— Texte extrait —

========================================

Résilier le contrat de travail pendant l’essai est possible pour l’employeur, selon des modalités en principe simples. En revanche, la résiliation éventuelle du contrat à l’essai devient beaucoup plus à risque lorsqu’elle est notifiée immédiatement après la fin de la protection de la salariée enceinte. Toute erreur de calcul des périodes de protection et d’essai peut avoir de graves conséquences sur la validité de la résiliation du contrat de travail.
1. La suspension de la période d’essai
En premier lieu, que se passe-t-il lorsque la salariée tombe enceinte pendant la période d’essai d’un contrat à durée indéterminée ? Dans ce cas, la période d’essai est suspendue à partir du jour de la remise à l’employeur du certificat médical attestant la grossesse, jusqu’au début du congé de maternité. La fraction de la période d’essai restant à courir reprend son cours à la fin de la période d’interdiction de licenciement(1).
1.1. Date de début de la suspension du contrat à l’essai
La seule date à retenir pour déterminer le début de la suspension du contrat à l’essai est la date de remise du certificat médical attestant la grossesse. Ainsi, la simple information orale(2) ou par e-mail de l’employeur par la salariée n’est pas suffisante si elle ne s’accompagne pas de la preuve médicale.
A titre d’exemple, si une salariée informe préalablement son employeur, mais ne lui transmet le certificat médical attestant de sa grossesse que 15 jours plus tard, la suspension de la période d’essai n’est pas rétroactive. Elle ne commencera à courir qu’à compter du jour de la remise effective du certificat médical.
Si l’envoi par lettre recommandée n’est en principe pas une formalité substantielle, il n’en reste pas moins que l’information de l’employeur doit être faite par écrit et qu’un certificat médical écrit doit lui être transmis(3). La remise du certificat médical s’effectue en principe soit par lettre recommandée, soit par remise en mains propres contre signature par l’employeur d’un accusé de réception. L’envoi par fax à l’employeur du certificat médical attestant la grossesse a également été admis(4).

========================================

— Informations extraites —
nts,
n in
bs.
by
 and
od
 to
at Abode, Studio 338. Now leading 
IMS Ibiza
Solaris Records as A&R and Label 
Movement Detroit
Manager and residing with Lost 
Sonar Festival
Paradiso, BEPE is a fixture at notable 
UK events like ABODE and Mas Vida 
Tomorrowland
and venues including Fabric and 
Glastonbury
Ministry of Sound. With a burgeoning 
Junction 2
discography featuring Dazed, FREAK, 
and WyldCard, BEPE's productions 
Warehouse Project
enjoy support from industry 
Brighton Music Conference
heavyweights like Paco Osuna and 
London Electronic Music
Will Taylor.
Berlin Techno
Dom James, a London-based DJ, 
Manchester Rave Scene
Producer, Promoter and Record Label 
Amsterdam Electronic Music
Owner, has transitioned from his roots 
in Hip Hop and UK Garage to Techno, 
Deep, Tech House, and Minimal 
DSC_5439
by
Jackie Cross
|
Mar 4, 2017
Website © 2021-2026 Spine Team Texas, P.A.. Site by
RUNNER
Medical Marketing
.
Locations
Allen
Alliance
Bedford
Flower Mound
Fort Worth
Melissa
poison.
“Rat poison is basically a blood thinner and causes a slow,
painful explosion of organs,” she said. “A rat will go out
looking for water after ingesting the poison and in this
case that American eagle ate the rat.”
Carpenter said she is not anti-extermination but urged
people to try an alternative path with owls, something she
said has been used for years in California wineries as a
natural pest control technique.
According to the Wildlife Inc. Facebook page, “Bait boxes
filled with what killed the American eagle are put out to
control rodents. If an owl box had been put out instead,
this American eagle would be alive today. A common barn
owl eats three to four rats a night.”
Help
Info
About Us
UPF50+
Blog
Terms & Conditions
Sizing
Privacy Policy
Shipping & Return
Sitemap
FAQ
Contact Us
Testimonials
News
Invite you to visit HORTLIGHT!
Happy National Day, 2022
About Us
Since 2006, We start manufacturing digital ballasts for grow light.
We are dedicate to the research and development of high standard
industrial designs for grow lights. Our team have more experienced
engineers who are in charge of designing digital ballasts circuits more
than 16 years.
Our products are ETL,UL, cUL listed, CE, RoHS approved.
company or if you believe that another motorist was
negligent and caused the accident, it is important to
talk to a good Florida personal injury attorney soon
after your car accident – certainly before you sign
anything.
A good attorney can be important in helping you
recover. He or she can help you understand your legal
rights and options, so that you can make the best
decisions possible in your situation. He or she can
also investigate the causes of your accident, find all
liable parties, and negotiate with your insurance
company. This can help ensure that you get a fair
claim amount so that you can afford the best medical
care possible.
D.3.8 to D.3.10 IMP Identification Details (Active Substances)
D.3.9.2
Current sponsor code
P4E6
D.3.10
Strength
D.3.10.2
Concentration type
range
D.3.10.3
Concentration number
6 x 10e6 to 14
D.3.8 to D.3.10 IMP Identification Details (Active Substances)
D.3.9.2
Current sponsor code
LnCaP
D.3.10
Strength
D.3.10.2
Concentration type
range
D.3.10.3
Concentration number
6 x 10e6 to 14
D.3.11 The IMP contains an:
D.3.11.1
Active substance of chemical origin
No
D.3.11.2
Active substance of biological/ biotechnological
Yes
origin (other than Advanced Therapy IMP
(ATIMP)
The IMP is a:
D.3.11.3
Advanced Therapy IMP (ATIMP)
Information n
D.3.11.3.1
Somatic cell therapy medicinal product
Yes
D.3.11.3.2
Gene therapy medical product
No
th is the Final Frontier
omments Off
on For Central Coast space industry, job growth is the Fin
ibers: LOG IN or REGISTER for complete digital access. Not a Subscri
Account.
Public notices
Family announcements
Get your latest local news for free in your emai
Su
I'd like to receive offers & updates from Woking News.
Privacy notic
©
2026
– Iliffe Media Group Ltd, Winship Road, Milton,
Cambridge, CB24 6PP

========================================

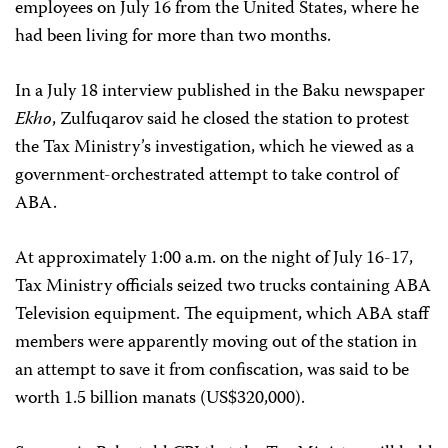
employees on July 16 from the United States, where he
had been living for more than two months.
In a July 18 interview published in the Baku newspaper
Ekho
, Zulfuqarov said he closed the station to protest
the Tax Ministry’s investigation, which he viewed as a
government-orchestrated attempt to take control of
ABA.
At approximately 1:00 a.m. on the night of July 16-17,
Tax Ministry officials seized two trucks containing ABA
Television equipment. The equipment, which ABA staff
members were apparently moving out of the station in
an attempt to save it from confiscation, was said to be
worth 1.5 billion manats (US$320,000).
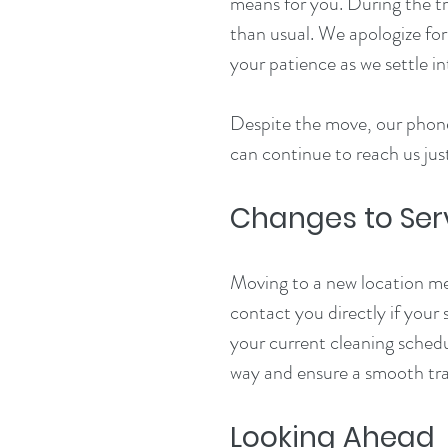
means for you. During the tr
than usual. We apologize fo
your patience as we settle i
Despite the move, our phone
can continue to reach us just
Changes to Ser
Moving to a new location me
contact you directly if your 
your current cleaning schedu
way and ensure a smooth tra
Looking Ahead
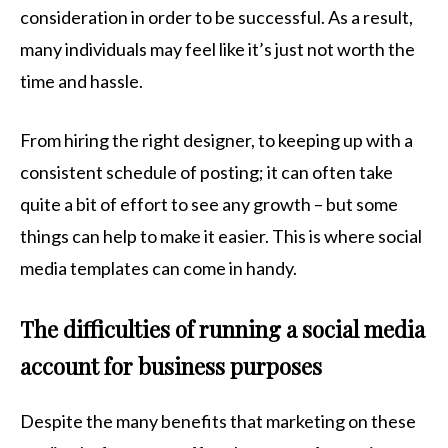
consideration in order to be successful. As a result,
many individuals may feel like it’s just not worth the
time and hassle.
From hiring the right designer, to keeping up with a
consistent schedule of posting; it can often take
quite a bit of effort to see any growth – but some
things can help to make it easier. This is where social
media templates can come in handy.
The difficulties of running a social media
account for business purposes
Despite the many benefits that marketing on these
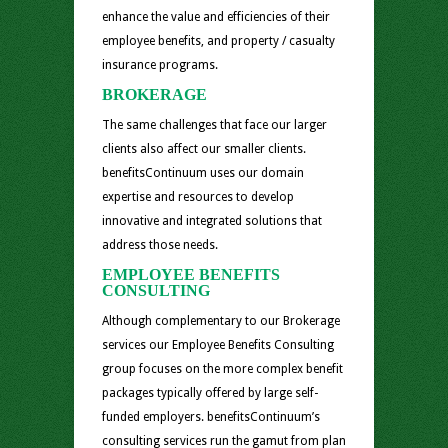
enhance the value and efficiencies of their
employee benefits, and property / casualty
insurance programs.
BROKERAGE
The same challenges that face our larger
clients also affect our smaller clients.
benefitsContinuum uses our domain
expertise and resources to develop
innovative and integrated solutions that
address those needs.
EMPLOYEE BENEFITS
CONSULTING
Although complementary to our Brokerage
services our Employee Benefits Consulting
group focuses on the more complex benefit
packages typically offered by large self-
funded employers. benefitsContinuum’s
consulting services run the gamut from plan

========================================

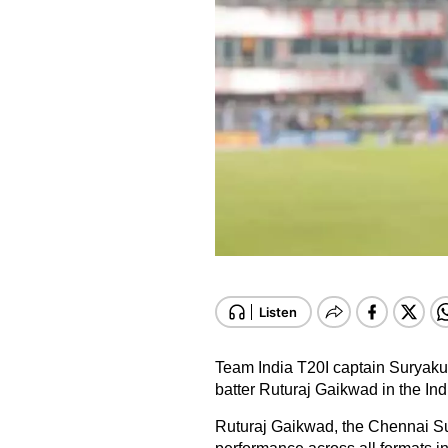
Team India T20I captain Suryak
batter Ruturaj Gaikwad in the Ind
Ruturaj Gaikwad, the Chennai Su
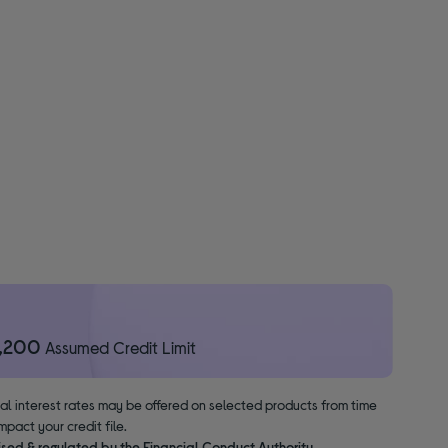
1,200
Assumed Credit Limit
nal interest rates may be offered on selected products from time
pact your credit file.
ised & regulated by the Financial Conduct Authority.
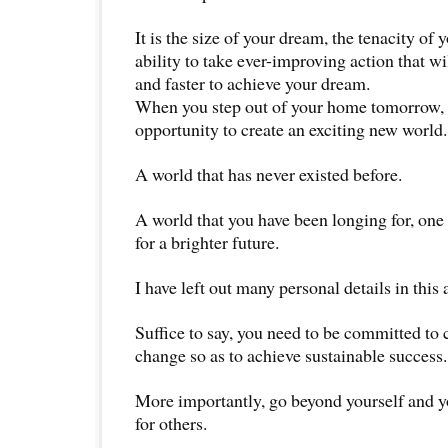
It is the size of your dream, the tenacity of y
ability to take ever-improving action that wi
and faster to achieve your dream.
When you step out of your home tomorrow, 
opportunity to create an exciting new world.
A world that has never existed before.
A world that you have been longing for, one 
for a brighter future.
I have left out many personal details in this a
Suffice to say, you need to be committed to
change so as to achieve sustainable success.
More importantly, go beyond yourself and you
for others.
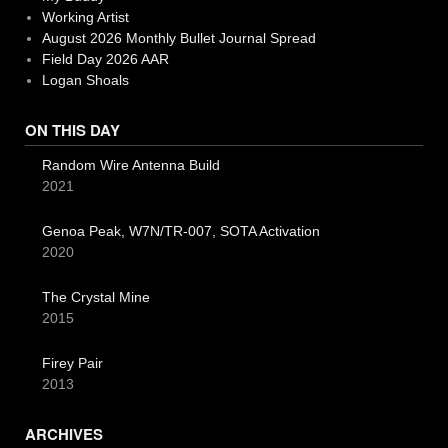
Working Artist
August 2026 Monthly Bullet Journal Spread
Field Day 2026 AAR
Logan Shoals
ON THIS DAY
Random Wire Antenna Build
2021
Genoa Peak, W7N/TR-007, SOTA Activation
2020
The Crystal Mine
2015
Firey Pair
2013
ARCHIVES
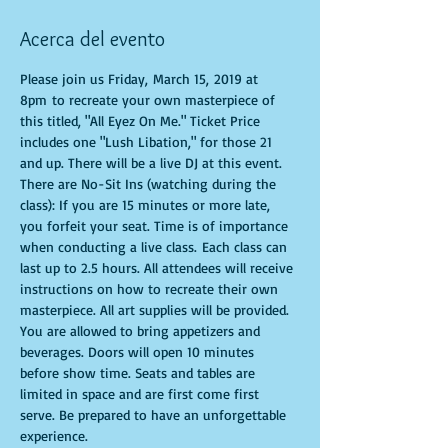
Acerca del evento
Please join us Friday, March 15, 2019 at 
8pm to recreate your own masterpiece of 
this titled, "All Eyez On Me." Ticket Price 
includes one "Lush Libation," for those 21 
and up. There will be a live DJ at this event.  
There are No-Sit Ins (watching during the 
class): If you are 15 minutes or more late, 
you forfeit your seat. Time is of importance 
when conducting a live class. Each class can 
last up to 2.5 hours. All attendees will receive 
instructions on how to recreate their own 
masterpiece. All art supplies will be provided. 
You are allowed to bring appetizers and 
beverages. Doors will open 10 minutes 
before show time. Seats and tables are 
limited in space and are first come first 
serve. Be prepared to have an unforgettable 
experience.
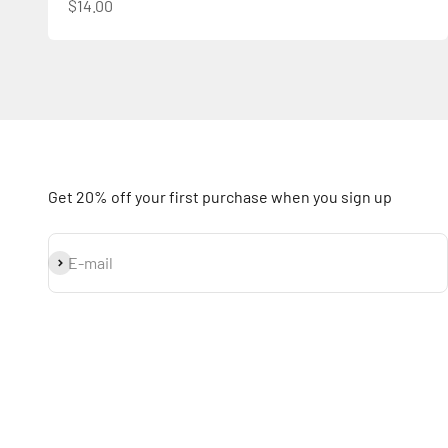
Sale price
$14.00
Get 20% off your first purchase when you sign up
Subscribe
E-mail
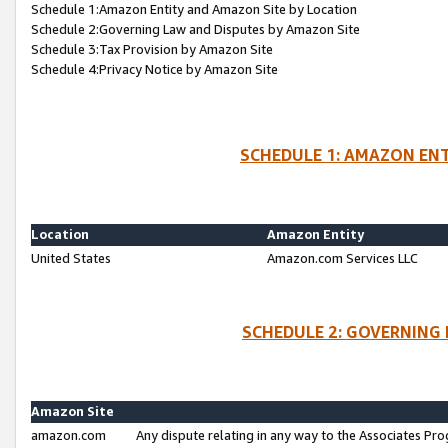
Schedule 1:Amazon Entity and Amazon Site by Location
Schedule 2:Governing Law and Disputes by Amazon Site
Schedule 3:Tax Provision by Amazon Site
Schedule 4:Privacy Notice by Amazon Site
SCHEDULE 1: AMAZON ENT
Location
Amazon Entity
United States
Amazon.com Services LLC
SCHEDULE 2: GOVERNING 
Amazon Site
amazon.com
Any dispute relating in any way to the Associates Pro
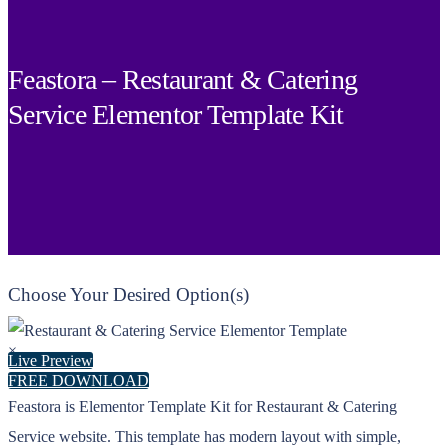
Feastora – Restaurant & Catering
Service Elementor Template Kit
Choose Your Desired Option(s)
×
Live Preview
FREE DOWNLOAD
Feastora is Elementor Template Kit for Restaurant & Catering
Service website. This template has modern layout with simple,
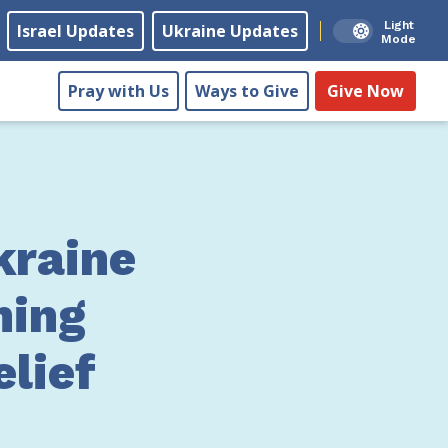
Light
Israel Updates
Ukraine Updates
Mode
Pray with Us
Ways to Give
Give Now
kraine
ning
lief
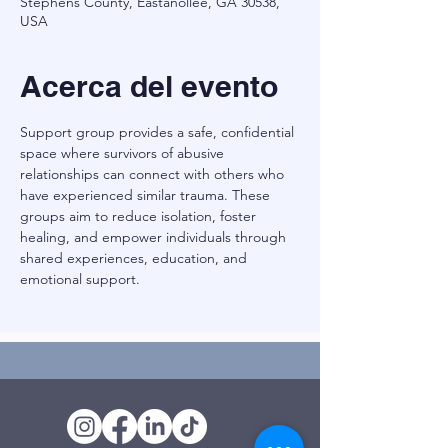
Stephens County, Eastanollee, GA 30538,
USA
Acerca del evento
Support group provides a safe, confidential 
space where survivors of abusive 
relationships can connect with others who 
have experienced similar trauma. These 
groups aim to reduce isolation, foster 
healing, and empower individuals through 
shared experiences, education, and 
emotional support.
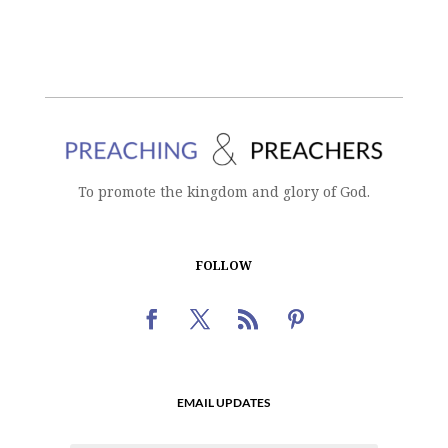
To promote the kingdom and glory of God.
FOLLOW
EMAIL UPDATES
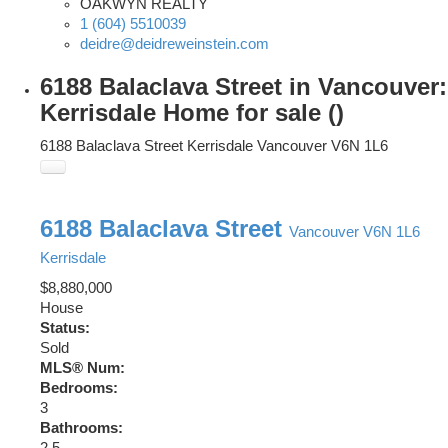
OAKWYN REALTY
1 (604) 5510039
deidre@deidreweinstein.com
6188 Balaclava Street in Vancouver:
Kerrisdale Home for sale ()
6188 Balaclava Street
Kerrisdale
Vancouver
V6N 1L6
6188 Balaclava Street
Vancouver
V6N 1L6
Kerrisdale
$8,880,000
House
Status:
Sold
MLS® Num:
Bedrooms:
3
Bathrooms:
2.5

========================================

— Consigne 1 —
Reproduisez à l'identique le passage du texte sur la période d'essai qui va de « Si l’envoi par » à « également été admis(4). » inclus.
— Consigne 2 —
Donnez la suite du texte sur la période d'essai de la salariée enceinte, en partant de sa dernière phrase.
Les entrées proviennent d'une autre source que le texte.

— Résultat attendu 1 —
Si l’envoi par lettre recommandée n’est en principe pas une formalité substantielle, il n’en reste pas moins que l’information de l’employeur doit être faite par écrit et qu’un certificat médical écrit doit lui être transmis(3). La remise du certificat médical s’effectue en principe soit par lettre recommandée, soit par remise en mains propres contre signature par l’employeur d’un accusé de réception. L’envoi par fax à l’employeur du certificat médical attestant la grossesse a également été admis(4).

— Résultat attendu 2 —
Enfin, la période d’essai n’étant suspendue qu’à compter de la remise effective du certificat médical, l’employeur informé de l’état de grossesse de la salariée mais ne possédant pas encore le certificat médical, pourrait être amené à résilier le contrat à l’essai avant la production du certificat médical. Cependant, si l’employeur résilie le contrat à l’essai avant la production du certificat médical, la salariée dispose de la faculté de justifier son état de grossesse par la production d’un certificat médical par lettre recommandée dans un délai de 8 jours à compter de la notification(5).
1.2. Date de fin de la suspension du contrat à l’essai
La fraction de la période d’essai restant à courir reprend son cours à la fin de la période d’interdiction de licenciement(6), c’est-à-dire à la fin d’une période de 12 semaines suivant l’accouchement(7).
A ce titre, la protection contre le licenciement s’applique dès la remise du certificat médical attestant de la grossesse, puis pendant toute la durée de la grossesse, et se prolonge pendant les 12 semaines qui suivent l’accouchement.
En pratique, la salariée est absente pendant le congé de maternité, qui est constitué d’un congé prénatal d’un délai minimum de 8 semaines précédant la date présumée de l’accouchement(8), et d’un congé postnatal d’une durée de 8 semaines à compter de la date de l’accouchement indiqué par le certificat médical(9).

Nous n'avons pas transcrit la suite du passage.